Startdatum: torsdag 26 oktober 2023

Tid: 10.00

Slutdatum: fredag 27 oktober 2023

Tid: 16.00

Plats: Kungstenen, Aula Magna

Genom att använda ruination som nyckelkoncept ämnar detta roundtable att fånga flera aspekter av produktionen av förstörelse och att utforska ödeläggelse/ruinering etnografiskt.

We are surrounded by ruins and ruinations or as Anna Tsing puts it the ruin has become our collective home. The new millennium started with dystopian scenarios.
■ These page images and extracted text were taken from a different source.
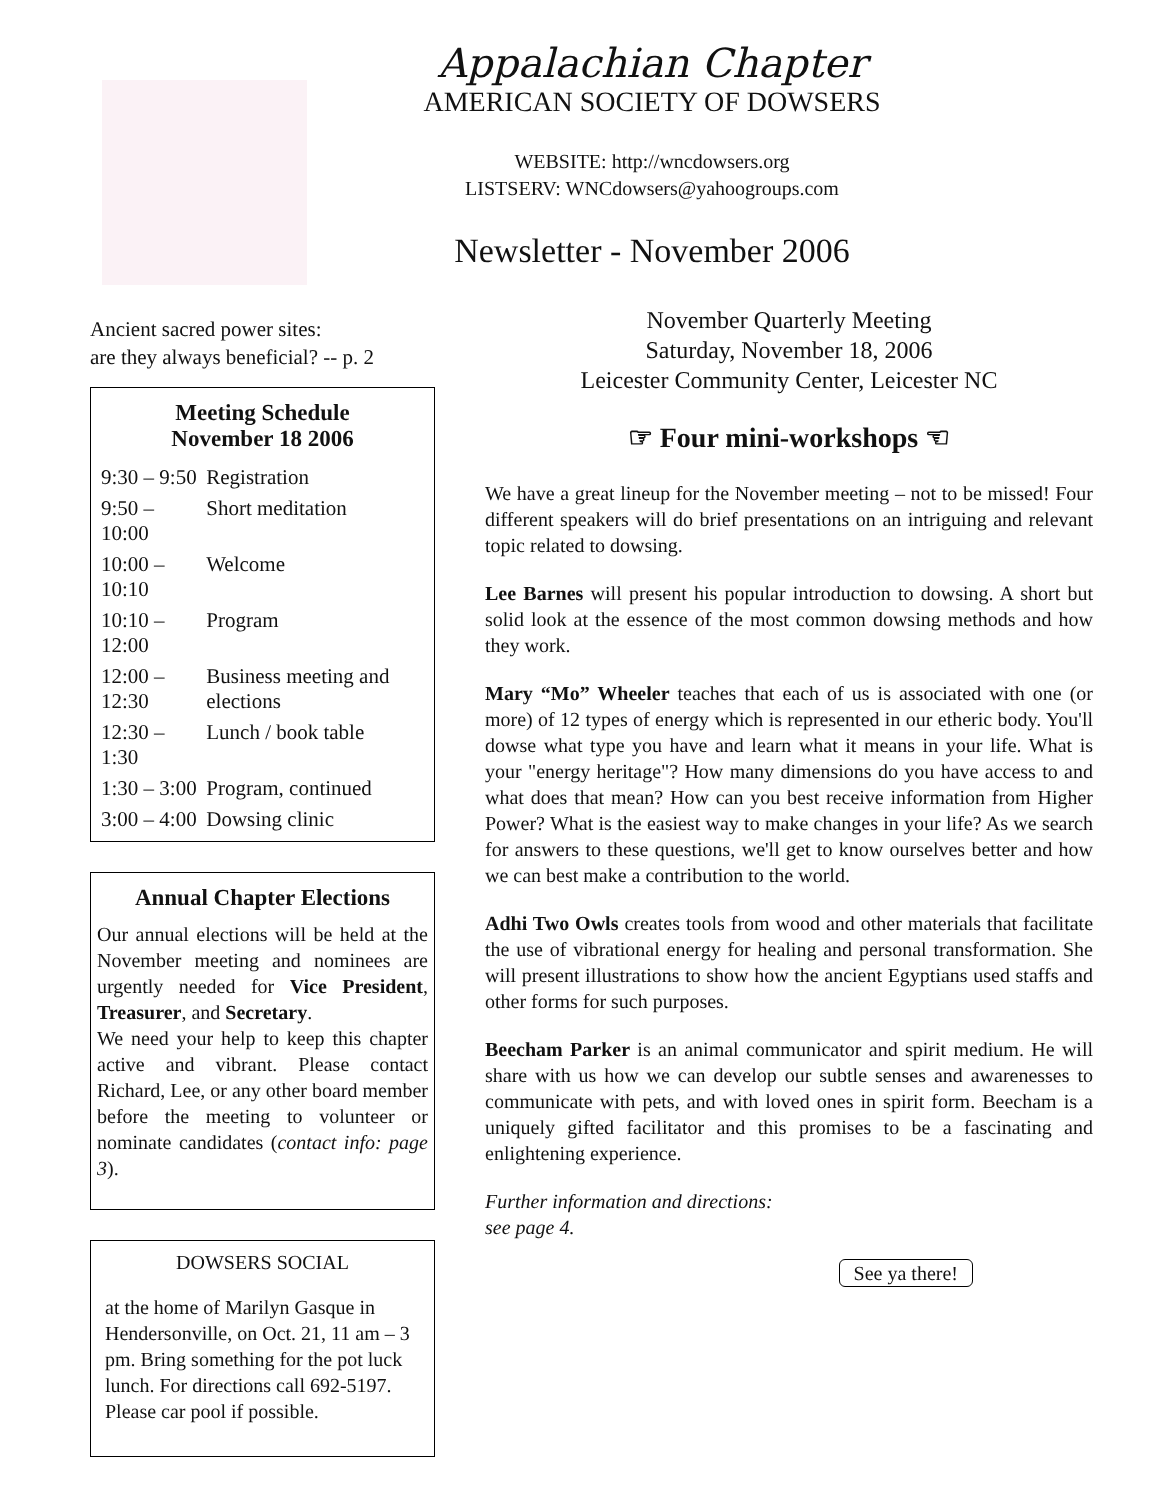Appalachian Chapter
AMERICAN SOCIETY OF DOWSERS
WEBSITE: http://wncdowsers.org
LISTSERV: WNCdowsers@yahoogroups.com
Newsletter - November 2006
Ancient sacred power sites:
are they always beneficial? -- p. 2
Meeting Schedule
November 18 2006
| 9:30 – 9:50 | Registration |
| 9:50 – 10:00 | Short meditation |
| 10:00 – 10:10 | Welcome |
| 10:10 – 12:00 | Program |
| 12:00 – 12:30 | Business meeting and elections |
| 12:30 – 1:30 | Lunch / book table |
| 1:30 – 3:00 | Program, continued |
| 3:00 – 4:00 | Dowsing clinic |
Annual Chapter Elections
Our annual elections will be held at the November meeting and nominees are urgently needed for Vice President, Treasurer, and Secretary.
We need your help to keep this chapter active and vibrant. Please contact Richard, Lee, or any other board member before the meeting to volunteer or nominate candidates (contact info: page 3).
DOWSERS SOCIAL
at the home of Marilyn Gasque in Hendersonville, on Oct. 21, 11 am – 3 pm. Bring something for the pot luck lunch. For directions call 692-5197. Please car pool if possible.
November Quarterly Meeting
Saturday, November 18, 2006
Leicester Community Center, Leicester NC
☞ Four mini-workshops ☜
We have a great lineup for the November meeting – not to be missed! Four different speakers will do brief presentations on an intriguing and relevant topic related to dowsing.
Lee Barnes will present his popular introduction to dowsing. A short but solid look at the essence of the most common dowsing methods and how they work.
Mary “Mo” Wheeler teaches that each of us is associated with one (or more) of 12 types of energy which is represented in our etheric body. You'll dowse what type you have and learn what it means in your life. What is your "energy heritage"? How many dimensions do you have access to and what does that mean? How can you best receive information from Higher Power? What is the easiest way to make changes in your life? As we search for answers to these questions, we'll get to know ourselves better and how we can best make a contribution to the world.
Adhi Two Owls creates tools from wood and other materials that facilitate the use of vibrational energy for healing and personal transformation. She will present illustrations to show how the ancient Egyptians used staffs and other forms for such purposes.
Beecham Parker is an animal communicator and spirit medium. He will share with us how we can develop our subtle senses and awarenesses to communicate with pets, and with loved ones in spirit form. Beecham is a uniquely gifted facilitator and this promises to be a fascinating and enlightening experience.
Further information and directions:
see page 4.
See ya there!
Images and imaginaries of various forms of collapse are all over around us; irreversible environmental catastrophes, omnipresent threat of another world war, food and energy insecurities, and decay of infrastructures and cities. Unlike ruins (remnants from the past), ruination, as Ann Stoler argues, is ongoing process in the present. For Stoler, ruination is both a condition of being ruined and a cause of it. The term ruination is related to other terms such as precarity, vulnerability, dispossession, and decay. Not surprisingly, since the past century ruins and ruination have been recurrent themes in social sciences, humanities and art. Ruination is an intellectual and political engagement with the present.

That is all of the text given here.